Loin de moi l’idée de lancer un tel concours, mais il me semble percutant en sortant de la représentation que Cadieux est l’une des plus grandes actrices du Québec actuel. Et cette pièce est le terreau parfait pour mettre en valeur son talent d’interprète, certes, mais surtout, sa grande liberté d’explorer des états d’âme tabous, sans jamais se restreindre, sans jamais faire une fausse note. On la sent présente, connectée, entière. Vulnérable, puissante, son interprétation du rôle principal laisse sans mot devant une infinité de maux. Et pourtant, il y a tant à dire.
Quelque part entre un Trainspotting et un Twin Peaks théâtral, la mise en scène de Florent Siaud nous plonge dans ce drôle de rêve, ce cauchemar éveillé d’une femme au bord du suicide, dont l’esprit se fissure en milles versions d’elle-même, toutes plus hideuses les unes que les autres. Sa vision d’elle est vécue par le prisme de la haine de soi, et malgré tout, on sent que tout ce qu’elle voudrait, c’est se sentir aimée.
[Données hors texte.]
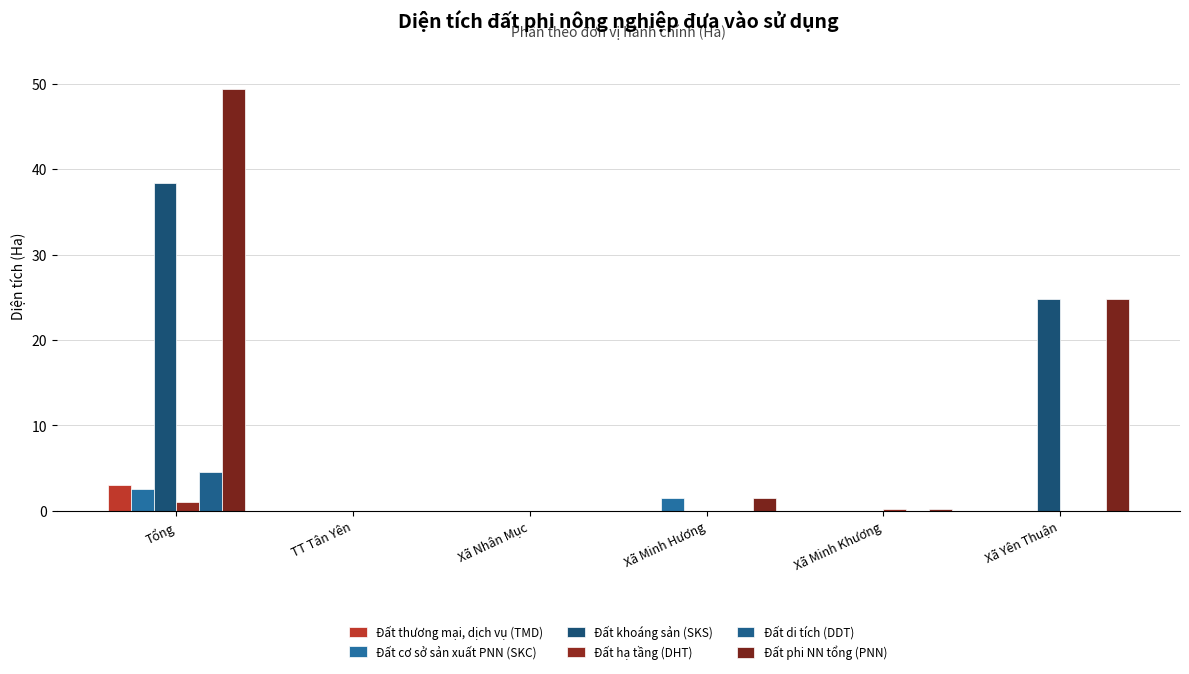

Is the value of Đất phi NN tổng (PNN) at Tổng greater than the value of Đất thương mại, dịch vụ (TMD) at Tổng?

Yes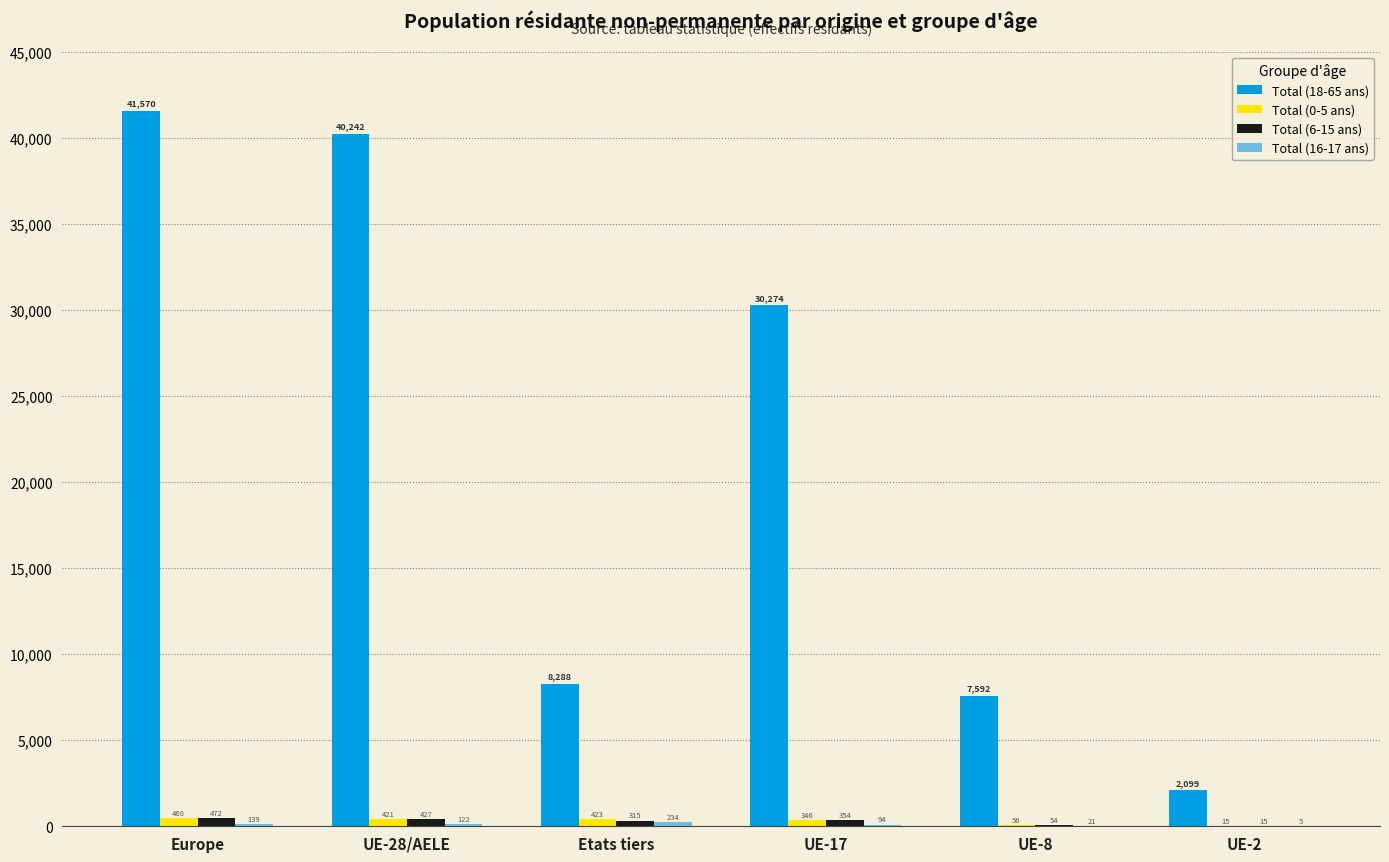

At which category does the chart reach its peak across all series?

Europe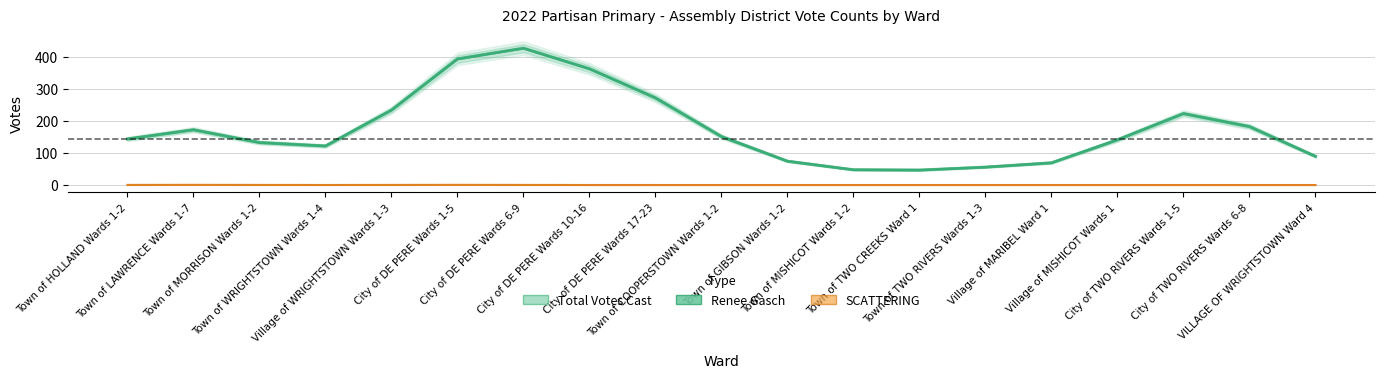

What are all the series names shown in the legend?

Total Votes Cast, Renee Gasch, SCATTERING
Quand la vie devient un mauvais rêve éveillé
L’ambiance est feutrée, à l’aide d’un rideau de franges rouges, qui rappelle l’univers de David Lynch. Des vidéos projettent parfois une animalité, parfois des icônes du cinéma noir et blanc. La scène devient rythmée, à l’occasion, avec de la musique pleine de caféine, alors qu’elle récite des conseils dignes des slogans coachs de vie les plus aérobiques. On se sent dans un esprit en recherche de lumière, mais qui se fragmente à l’infini lors de sa quête médicamentée dont le tempo ralentit ou accélère selon ses dosages.
Le personnage pose cette question en ouverture : qu’avez-vous à donner aux autres pour qu’ils vous offrent leur soutien? Seule avec ses versions d’elle qui s’engouffrent dans la solitude de son désespoir, entre la violence médicale et les stigmates de la santé mentale, on sent chez elle ce désir profond d’être reconnue. Peut-être n’a-t-elle rien à offrir aux autres pour obtenir leur soutien ? Elle devra donc faire le choix de s’enlever la vie à 4h48. On assiste à l’effritement de son esprit qui nous mène à ce désir de finalité. Voilà une belle occasion de nous questionner sur l’empathie, sur les transactions émotionnelles, à la valeur qu’on accorde ou non aux gens abimés et à l’inconfort devant tant de vulnérabilité.
Vêtue d’une robe blanche qui rappelle une camisole de force, Sophie Cadieux épluche les couches de sa souffrance jusqu’à atteindre l’épiderme; une fois cette armure pesante retirée nait un désir de s’envoler ailleurs qu’en elle-même, là où la recherche d’amour ne brûle plus le feu de la destruction de soi.
Tant le texte, que la scénographie, que le jeu de Sophie Cadieux font de cette pièce de théâtre une exploration de la condition humaine courageusement essentielle et audacieuse. Ce long monologue, où d’autres personnages répliquent à la protagoniste (on ne sait pas si ce sont des souvenirs rejoués en boucle dans son esprit en déconstruction ou des moments présents) est un bassin de lumineuse créativité malgré la déroute de cette âme intègre. Tout ce fond dans un seul esprit, qui se tord sur lui-même, pour essorer la souffrance d’une femme qui cherchait simplement la jouissance d’une vie aimante.
C’est le summum de l’interprétation théâtrale. Chapeau bas, ma’am Cadieux.
Plusieurs représentations affichent déjà complet, garrochez-vous.